Monday, 4 July 2011
No one died - literally. 'Obama Dead' Fox News Twitter hack shows nothing to fear from social capital
I stalled after the first instalment, but my analysis of the verified @foxnewspolitics twitter account hack, where President Obama was declared assassinated early this morning, will serve as the second episode in the series I never wrote.
Two key points: it took almost two hours for the news to reach my Twitter stream, despite keeping an eye on trends and several keyword searches, as I do; and, within minutes of RTing (with a preceding disclaimer) it was rebuked.
Well, of course it was rebuked - we expect the channel footprint for any given news story to be roughly proportional to the magnitude. The fact that BBC news continued with its coverage of Mladic at The Hague immediately confirmed my suspicions.
But what might have happened had the hackers used a verified Twitter account from an established news agency in a more subtle way? Could they have caused e.g. the collapse of a company stock on Wall Street? Well, this happened already, to Apple; twice! (At least..)
In May 2007 a false story appeared in Endgadget, alleging the iPhone and Leopard OS would be delayed, knocking $4bn off the stock price. Earlier this year, a blogger reported Steve Jobs was back in the hospital - which he wasn't.
But some stocks are inherently unstable because dealers are prepared to act on rumours, in the full knowledge that they may turn out to be false. The potential losses from being caught out - late to the party - can sometimes be huge compared to the losses from acting in haste; so the dealers act in haste. It's simple mathematics in the risk calculation.
So, stock markets aside, has a blogger or Tweeter ever caused serious menace from a deliberate false rumour?
How about the premise that Twitter and other social mesh networks (mesh: where messages are passed or promoted from person to person; a network of individuals connected many-to-many) are actually more reliable than traditional broadcast media?
Of course I have no proof, it's just a hunch; but I suspect the information mesh not only works collectively as an effective filter of what is in the public interest (almost by definition!) but it also learns and adapts from past mistakes.
I believe natural cynics and sceptic play an important role - as antibodies, or truth arbiters. I'd say they are far fewer in number than the honest repeaters in the mesh, but they have a higher social capital. If they say "wait on a minute, where's the proof?" it takes the impetus out of a false story.
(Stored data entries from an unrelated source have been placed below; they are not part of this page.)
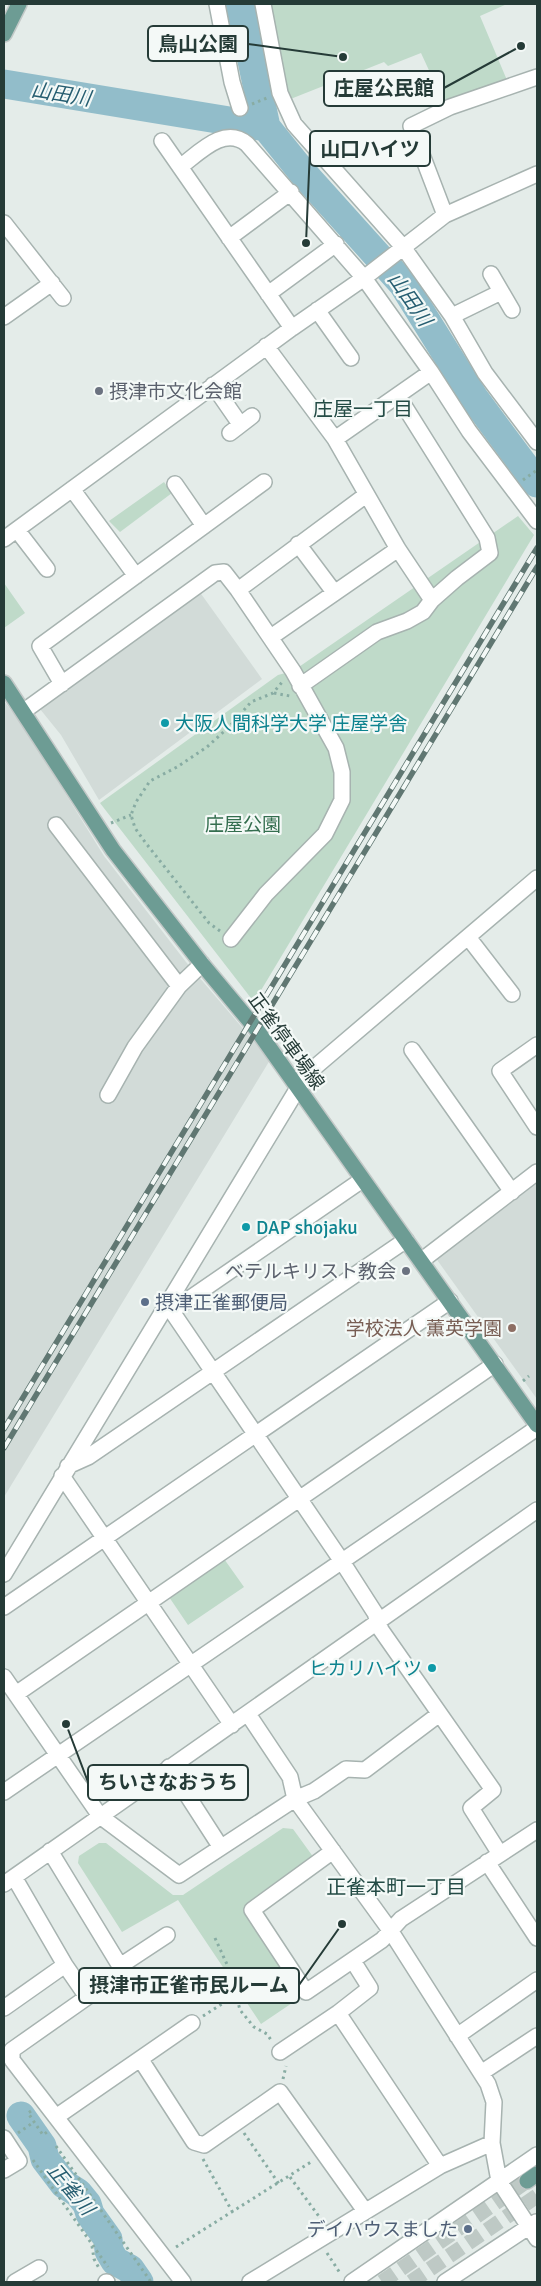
<svg xmlns="http://www.w3.org/2000/svg" width="541" height="2286" viewBox="0 0 541 2286" font-family="Signika,'Noto Sans JP',sans-serif">
  <style>
    .built { fill: #d2dbd8 }
    .green { fill: #bfdac9 }
    .lines { fill: none; stroke-linecap: round; stroke-linejoin: round }
    .river { stroke: #92bdca; stroke-width: 29 }
    .major-tunnel { stroke: #bec9c5; stroke-width: 15; stroke-dasharray: 15 8; stroke-linecap: butt }
    .minor-casing { stroke: #a7b3b0; stroke-width: 18 }
    .major-casing { stroke: #c2c8c7; stroke-width: 18 }
    .path { stroke: #88aca3; stroke-width: 3; stroke-dasharray: 2.5 4; stroke-linecap: butt }
    .minor { stroke: #fff; stroke-width: 15 }
    .major { stroke: #6d9c94; stroke-width: 15 }
    .rail-casing { stroke: #607772; stroke-width: 5.5 }
    .rail { stroke: #f4f9f7; stroke-width: 4; stroke-dasharray: 11; stroke-linecap: butt }
    .worship-dot { fill: #6b7280; stroke: #f4f9f7; stroke-width: 2 }
    .culture-dot { fill: #0f9aa8; stroke: #f4f9f7; stroke-width: 2 }
    .service-dot { fill: #5c6f8a; stroke: #f4f9f7; stroke-width: 2 }
    .education-dot { fill: #8d6e63; stroke: #f4f9f7; stroke-width: 2 }
    .labels { text-anchor: middle; stroke-width: 4.5; stroke-linejoin: round; paint-order: stroke }
    .worship-label { font-size: 19px; fill: #5b616d; stroke: #f4f9f7; text-anchor: start }
    .culture-label { font-size: 19px; fill: #0d838f; stroke: #f4f9f7; text-anchor: start }
    .park-label { font-size: 19px; fill: #346e4f; stroke: #f4f9f7 }
    .street-label { font-size: 19px; fill: #253b37; stroke: #f4f9f7 }
    .service-label { font-size: 19px; fill: #4e5e75; stroke: #f4f9f7; text-anchor: start }
    .education-label { font-size: 19px; fill: #785e54; stroke: #f4f9f7; text-anchor: end }
    .water-label { font-size: 20px; font-style: italic; fill: #265e71; stroke: #f4f9f7 }
    .neighbourhood-label { font-size: 20px; fill: #234b45; stroke: #f4f9f7 }
    .leader { fill: none; stroke: #253b37; stroke-width: 2 }
    .callout-dot { fill: #253b37; stroke: #f4f9f7; stroke-width: 2 }
    .callout { fill: #f4f9f7; stroke: #253b37; stroke-width: 2 }
    .callout-label { font-size: 20px; text-anchor: middle; font-weight: bold; fill: #253b37 }
  </style>
  <rect width="100%" height="100%" fill="#e4ece9"/>
  <!-- built -->
  <path class="built" d="M199,591L262,679L99,800L61,735L40,709Z
    M4,701L26,730L104,856L186,962L270,1060L4,1497Z
    M537,1179V1399L435,1257Z"/>
  <!-- green -->
  <path class="green" d="M274,4H507L480,16L509,85L445,105L421,53L388,66L384,62L288,100L267,7Z
    M164,482L172,493L120,532L109,521Z
    M518,516L534,535L254,1002L100,803L278,675L293,671Z
    M4,583L25,613L4,628Z
    M222,1556L244,1587L188,1625L167,1594Z
    M283,1828L293,1829L314,1858L244,1910L301,1997L261,2024L178,1900L122,1932L78,1863L79,1856L99,1843H106L173,1895H183Z"/>
  <g class="lines">
    <!-- river -->
    <path class="river" d="M240,4L266,127L303,173L403,284L474,398L537,483
      M4,84L266,127
      M21,2116L42,2146L45,2159L64,2184L78,2193L87,2204L90,2214L108,2239L109,2251L115,2261L130,2269L139,2282"/>
    <!-- major-tunnel -->
    <path class="major-tunnel" d="M382,2282L527,2181
      M411,2282L537,2196"/>
    <!-- minor casing -->
    <g class="minor-casing">
      <path id="minor" d="M217,4L232,82L240,108
        M263,4L280,93L294,124L403,247L452,316L485,373L537,442
        M162,141L292,328
        M180,167C199,153 224,125 247,144L364,278L431,372L469,431L537,521
        M445,215L411,126L450,107L537,77
        M4,223L63,298
        M229,238L291,192
        M491,274L512,310
        M268,294L336,244
        M317,310L351,358
        M452,316L501,292
        M4,317L52,283
        M266,346L335,439L398,549L432,600
        M213,385L240,424
        M230,433L252,416
        M335,439L431,372
        M175,484L204,526
        M72,489L136,576
        M17,530L47,569
        M4,539L292,328L364,278L445,215L537,174
        M298,544L334,592
        M238,590L366,495
        M271,637L398,549
        M62,684L40,646L264,482
        M300,686L377,632L407,621L423,612L432,600L457,578L490,553L487,538L398,396
        M24,711L215,573L224,572L238,590L293,671L336,748L342,772V800L325,834L266,894L231,939
        M56,825L179,986L135,1047L108,1095
        M468,937L512,994
        M179,986L202,964
        M537,1045L500,1071L537,1127
        M412,1050L512,1192
        M421,1261L537,1172
        M165,1305L173,1313L341,1560L375,1613L381,1630L493,1790L471,1808L500,1854
        M165,1305L179,1306L362,1180
        M68,1466L88,1457L406,1240
        M62,1476L232,1725
        M4,1574L298,1088L314,1068L537,878
        M4,1607L450,1301
        M4,1677L100,1816L179,1875L295,1799L390,1930L488,2084L494,2102L492,2143L499,2181L537,2239
        M16,1694L495,1364
        M248,1714L290,1777L295,1799L314,1791L346,1769L365,1770L438,1715
        M169,1767L220,1846
        M4,1792L537,1428
        M50,1851L120,1966V1974L12,2050V2060L183,2282
        M333,1851L252,1910L306,1992L382,1940L401,1919L537,1830
        M487,1862L537,1938
        M14,1877L65,1965L87,1997
        M4,1884L537,1510
        M120,1966L167,1935
        M4,2008L65,1965
        M338,2013L440,2166
        M457,2036L537,1980
        M280,2052L338,2013L370,1988L353,1961
        M141,2060L194,2142L204,2145L280,2092L365,2211
        M481,2073L537,2036
        M56,2117L192,2023
        M4,2138L19,2161L4,2170
        M15,2282L39,2268
        M106,2282H107
        M250,2282L440,2166L492,2143
        M352,2282L537,2155
        M445,2282L536,2222"/>
    </g>
    <!-- major casing -->
    <g class="major-casing">
      <path id="major" d="M4,34L19,4
        M4,683L113,850L202,964L257,1030L537,1425
        M527,2181L537,2174"/>
    </g>
    <!-- path -->
    <path class="path" d="M252,104L267,98
      M523,480L537,470
      M274,693L290,696
      M111,823L131,815
      M220,931L209,923L145,842L135,828L131,815L136,802L150,781L177,767L207,747L230,726L251,702L273,693L283,681
      M523,1381L529,1376
      M215,1938L230,1971L240,2010L254,2027L267,2034L271,2040
      M203,2016L236,1995
      M283,2079L286,2066
      M31,2111L28,2113L43,2135L47,2132
      M18,2133L34,2122
      M244,2133L279,2184
      M56,2146L151,2282
      M203,2159L233,2213
      M33,2160L108,2267
      M290,2177L323,2222
      M92,2246L94,2259L100,2270
      M176,2247L311,2162
      M327,2253L340,2273"/>
    <!-- minor -->
    <use href="#minor" class="minor"/>
    <!-- major -->
    <use href="#major" class="major"/>
    <!-- rail casing -->
    <g class="rail-casing">
      <path id="rail" d="M4,1429L537,548
        M4,1448L537,567"/>
    </g>
    <!-- rail -->
    <use href="#rail" class="rail"/>
  </g>
  <!-- markers -->
  <g class="worship-dot">
    <circle cx="99" cy="391" r="5"/>
    <circle cx="406" cy="1271" r="5"/>
  </g>
  <g class="culture-dot">
    <circle cx="165" cy="723" r="5"/>
    <circle cx="246" cy="1227" r="5"/>
    <circle cx="432" cy="1668" r="5"/>
  </g>
  <g class="service-dot">
    <circle cx="145" cy="1302" r="5"/>
    <circle cx="468" cy="2229" r="5"/>
  </g>
  <circle class="education-dot" cx="512" cy="1328" r="5"/>
  <g class="labels">
    <!-- worship labels -->
    <g class="worship-label">
      <text x="109" y="398">摂津市文化会館</text>
      <text x="396" y="1278" text-anchor="end">ベテルキリスト教会</text>
    </g>
    <!-- culture labels -->
    <g class="culture-label">
      <text x="175" y="730">大阪人間科学大学 庄屋学舎</text>
      <text x="256" y="1234">DAP shojaku</text>
      <text x="422" y="1675" text-anchor="end">ヒカリハイツ</text>
    </g>
    <!-- park labels -->
    <g class="park-label">
      <text x="243" y="831">庄屋公園</text>
    </g>
    <!-- street labels -->
    <g class="street-label">
      <text transform="translate(287 1041) rotate(54)" y="7">正雀停車場線</text>
    </g>
    <!-- service labels -->
    <g class="service-label">
      <text x="155" y="1309">摂津正雀郵便局</text>
      <text x="458" y="2236" text-anchor="end">デイハウスました</text>
    </g>
    <!-- education labels -->
    <g class="education-label">
      <text x="502" y="1335">学校法人 薫英学園</text>
    </g>
    <!-- water labels -->
    <g class="water-label">
      <text transform="translate(61 94) rotate(9)" y="7">山田川</text>
      <text transform="translate(410 299) rotate(55)" y="7">山田川</text>
      <text transform="translate(71 2189) rotate(50)" y="7">正雀川</text>
    </g>
    <!-- neighbourhood labels -->
    <g class="neighbourhood-label">
      <text x="363" y="416">庄屋一丁目</text>
      <text x="396" y="1894">正雀本町一丁目</text>
    </g>
  </g>
  <!-- callouts -->
  <path class="leader" d="M343 57L248 44M521 46L444 88M306 243L310 149M66 1724L88 1782M342 1924L299 1985"/>
  <g class="callout-dot">
    <circle cx="343" cy="57" r="5"/>
    <circle cx="521" cy="46" r="5"/>
    <circle cx="306" cy="243" r="5"/>
    <circle cx="66" cy="1724" r="5"/>
    <circle cx="342" cy="1924" r="5"/>
  </g>
  <g class="callout">
    <rect x="148" y="26" width="100" height="35" rx="5"/>
    <rect x="324" y="71" width="120" height="35" rx="5"/>
    <rect x="310" y="131" width="120" height="35" rx="5"/>
    <rect x="88" y="1765" width="160" height="35" rx="5"/>
    <rect x="79" y="1968" width="220" height="35" rx="5"/>
  </g>
  <g class="callout-label">
    <text x="198" y="51">鳥山公園</text>
    <text x="384" y="95">庄屋公民館</text>
    <text x="370" y="156">山口ハイツ</text>
    <text x="168" y="1789">ちいさなおうち</text>
    <text x="189" y="1992">摂津市正雀市民ルーム</text>
  </g>
  <!-- border -->
  <rect width="541" height="2286" fill="none" stroke="#253b37" stroke-width="10"/>
</svg>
A case in point last year, a false rumour started by parody Tweeter @DMReporter, who asserted that Vince Cable had resigned in the wake of a Daily Telegraph exposé into what he tells his constituents at surgery. The story was quashed after a brief trend pretty quickly on Twitter. But not quick enough for a few old school media outlets to embarrass themselves.
Of course the effectiveness of the mesh as a filter depends who we choose to connect ourselves to. But the same is true of broadcast media - do we choose to buy the Daily Star, or the Independent?
I also suspect that natural 'antibodies' in the network are evolving to filter out marketing spam. Aptly-named viral videos work once and once only.
There can never be a formula for viral success, as the participants of the social mesh seem to be easily bored of some subjects - yet never tire of other, seemingly more mundane topics.
The capacity for the blogosphere to be outraged by governments of all colours seems endless, but is driven by our natural self-interest in public affairs. Yet our pleasure at watching footballers perform flawless long-distance kicks is tempered by our collective natural aversion to being controlled, be it by governments or brands.
Next time you see a truly viral video, see how easy it is to spot the brand message? My guess it will be well hidden.
And the lesson to be learned from Obama, "assassinated" on the 4th July? No one died! The mesh proved quite resilient, and the hackers essentially failed.